(Ваша задача):
Ответьте на три вопроса по интервью с Павлом Басинским, приведенному ниже.
(a) Какое учебное заведение окончил Шукшин?
(b) Автором скольких книг о Льве Толстом назван Басинский?
(c) У каких двух современных писателей, по словам Басинского, чувствуется, что они сразу думают о кино?

(Фрагмент текста):
────────────────
Павел Басинский рассказал о Льве Толстом о гендерной революции
07:50, 12 августа 2019г, Культура 1594
Фото Андрей КАСПРИШИН
Павел Басинский – писатель, литературовед, критик, лауреат премии «Большая книга» и Государственной премии – впервые побывал на «Шукшинских днях» и дал эксклюзивное интервью «АП».
Не священные тексты
– Павел Валерьевич, кого бы вы назвали наследниками Шукшина в современной литературе?
– Все современные писатели так или иначе его читали. Чем Шукшин им близок: когда они пишут, сразу думают о кино, это чувствуется и у Андрея Рубанова, и у Гузели Яхиной. И есть некий закон, что из хорошего сценариста проще получается хороший писатель, чем наоборот. А Шукшин начинал с кинематографа, окончил ВГИК, и эта сценарная выучка видна в его рассказах. Он видел их на экране, разыгрывал как роли. У большинства писателей его поколения этого нет.
– Вы – автор четырех книг о Льве Толстом. С чего все началось?
────────────────
(Предоставленный материал):
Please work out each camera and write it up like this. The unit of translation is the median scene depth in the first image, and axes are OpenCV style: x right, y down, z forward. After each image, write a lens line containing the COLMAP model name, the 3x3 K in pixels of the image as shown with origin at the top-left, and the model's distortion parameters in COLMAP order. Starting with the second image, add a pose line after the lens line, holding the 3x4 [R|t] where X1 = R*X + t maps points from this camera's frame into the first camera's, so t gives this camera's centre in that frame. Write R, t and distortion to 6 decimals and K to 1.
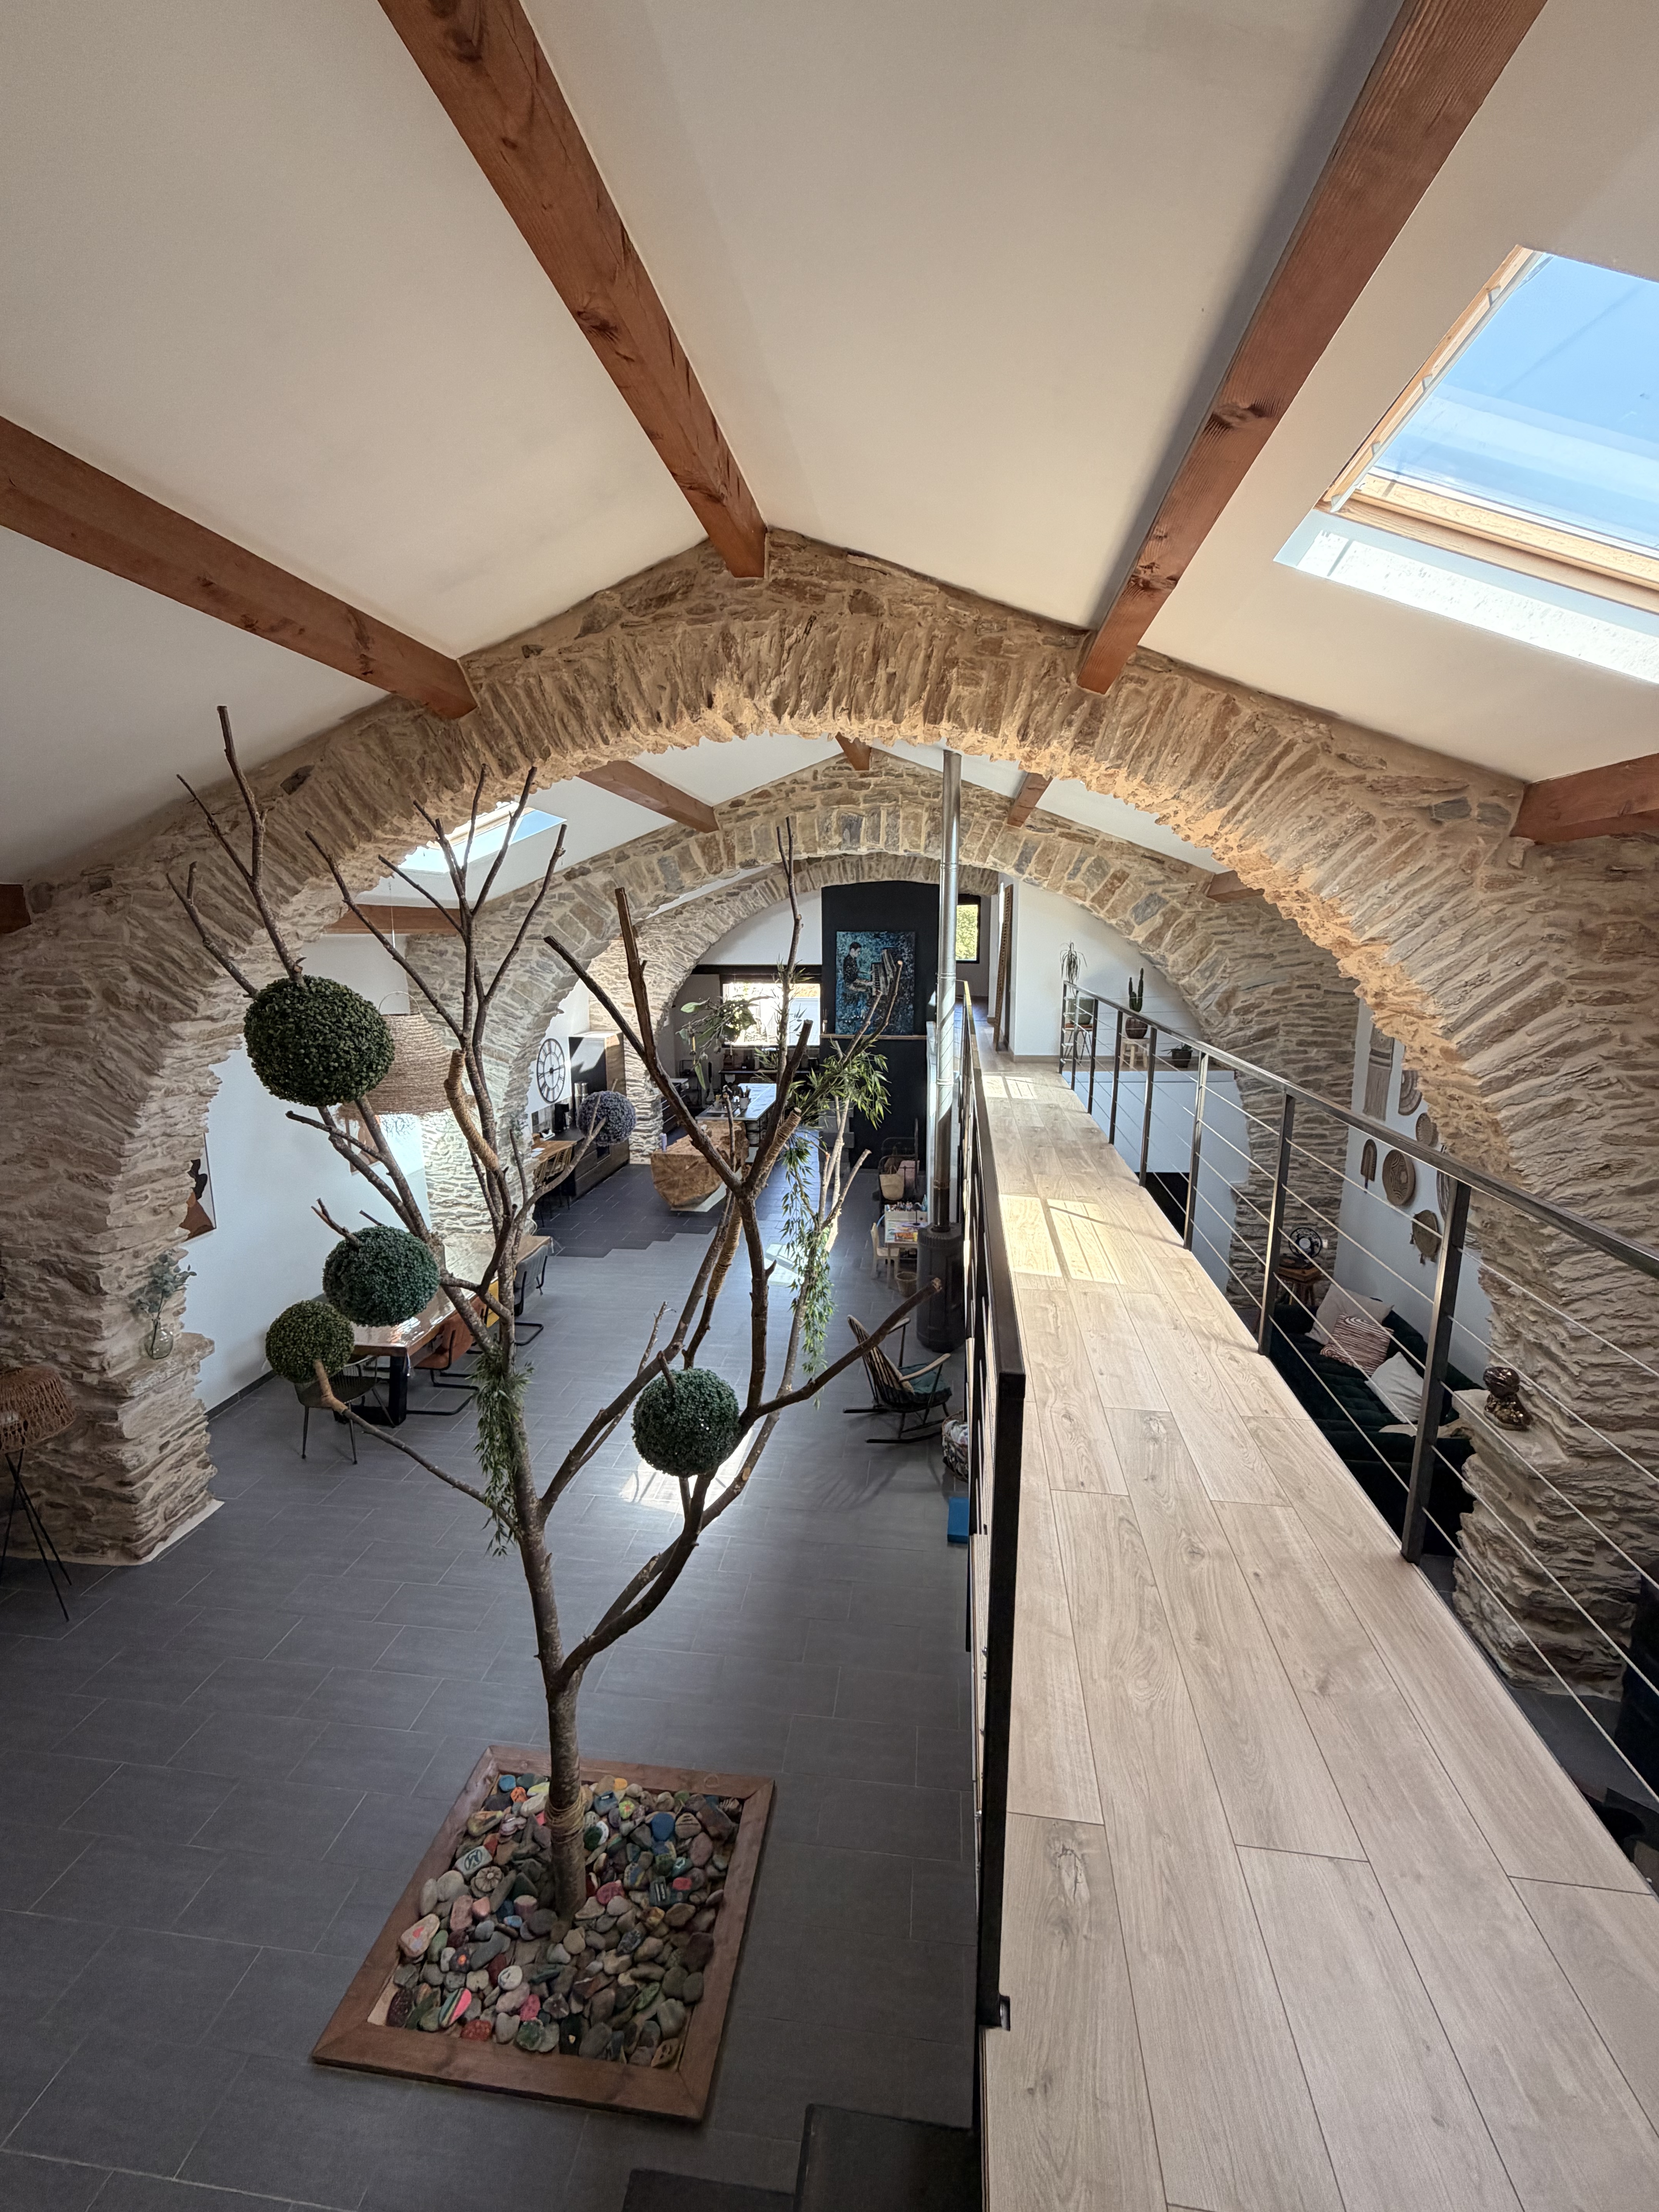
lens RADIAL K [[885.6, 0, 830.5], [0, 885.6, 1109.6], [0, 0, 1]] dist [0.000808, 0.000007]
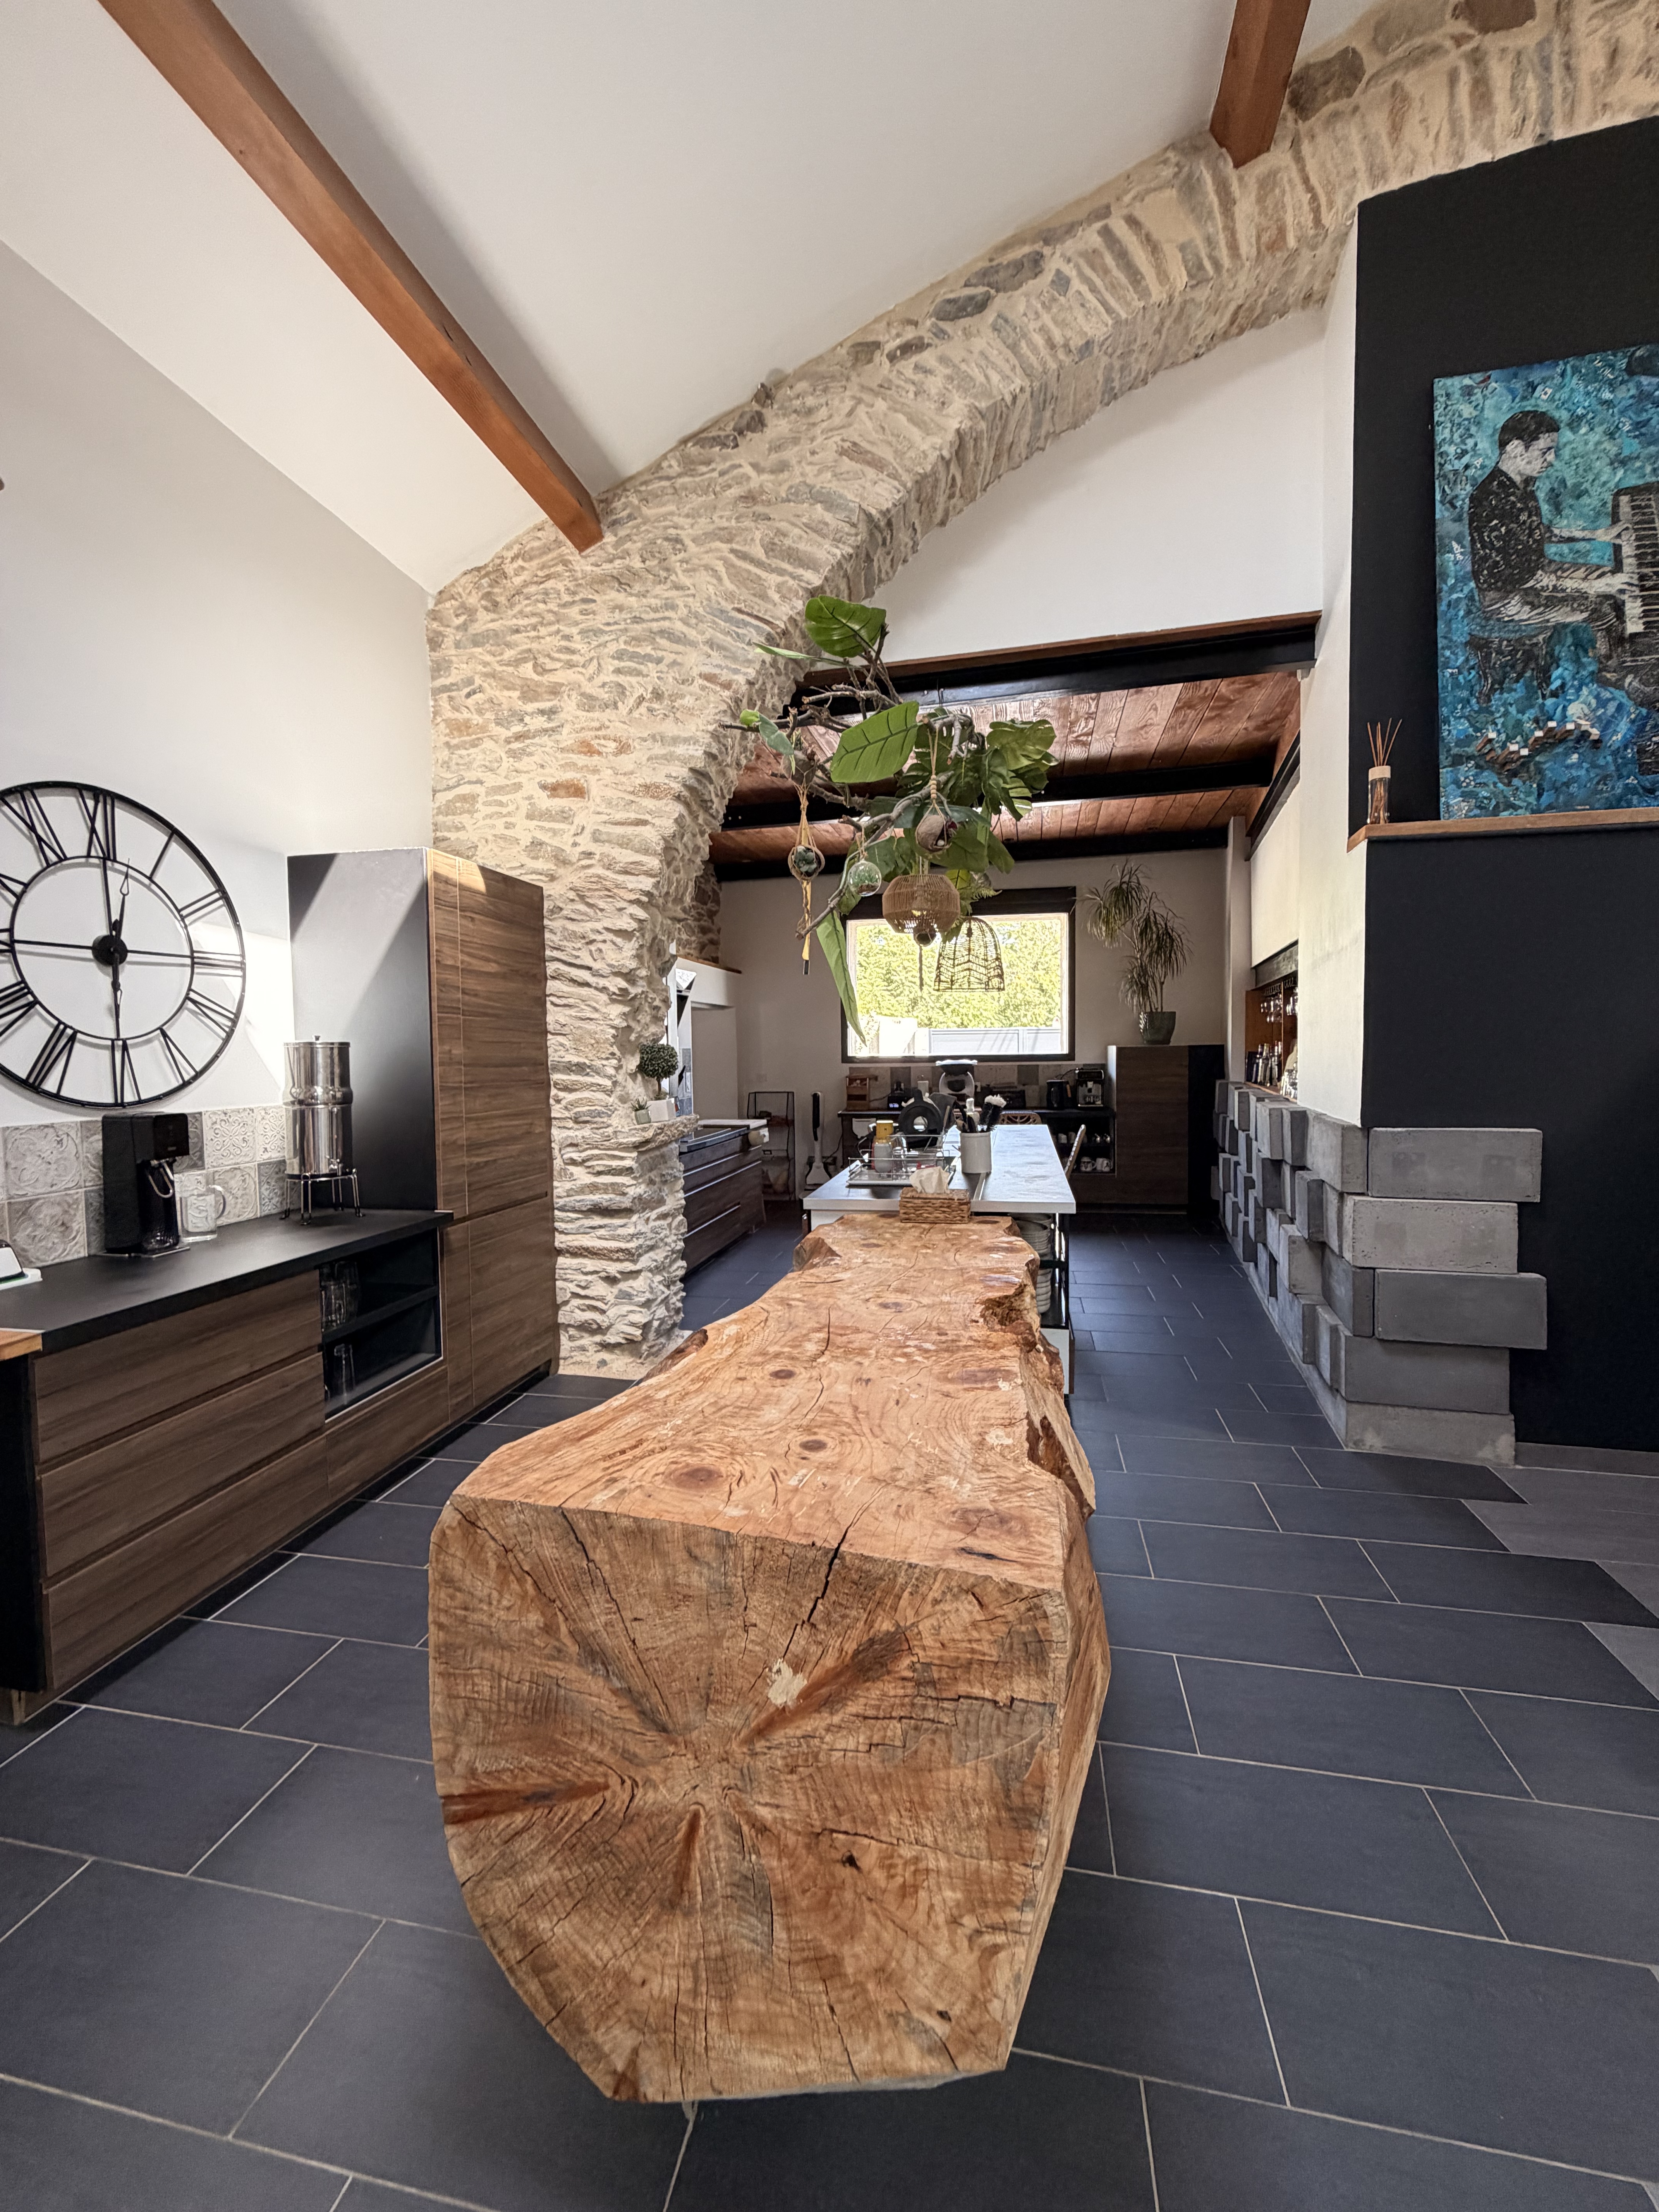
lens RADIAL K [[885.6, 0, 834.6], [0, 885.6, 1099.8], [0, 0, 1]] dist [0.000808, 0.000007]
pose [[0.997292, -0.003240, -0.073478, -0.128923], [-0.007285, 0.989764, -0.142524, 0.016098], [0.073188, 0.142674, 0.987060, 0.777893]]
────────────────
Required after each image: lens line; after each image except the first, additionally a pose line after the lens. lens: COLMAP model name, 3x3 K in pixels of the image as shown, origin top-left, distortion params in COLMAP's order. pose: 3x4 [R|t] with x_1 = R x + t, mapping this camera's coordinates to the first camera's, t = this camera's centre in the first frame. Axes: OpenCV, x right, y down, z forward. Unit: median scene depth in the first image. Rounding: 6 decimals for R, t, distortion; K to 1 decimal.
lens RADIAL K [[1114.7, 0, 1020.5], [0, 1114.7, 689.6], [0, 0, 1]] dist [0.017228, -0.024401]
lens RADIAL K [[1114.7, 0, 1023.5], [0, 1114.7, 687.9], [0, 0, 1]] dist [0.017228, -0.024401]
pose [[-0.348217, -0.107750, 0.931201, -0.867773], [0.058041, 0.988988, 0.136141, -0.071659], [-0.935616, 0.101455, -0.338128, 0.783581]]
────────────────
(Ответ на задание):
(a) ВГИК.
(b) Четырех.
(c) У Андрея Рубанова и Гузели Яхиной.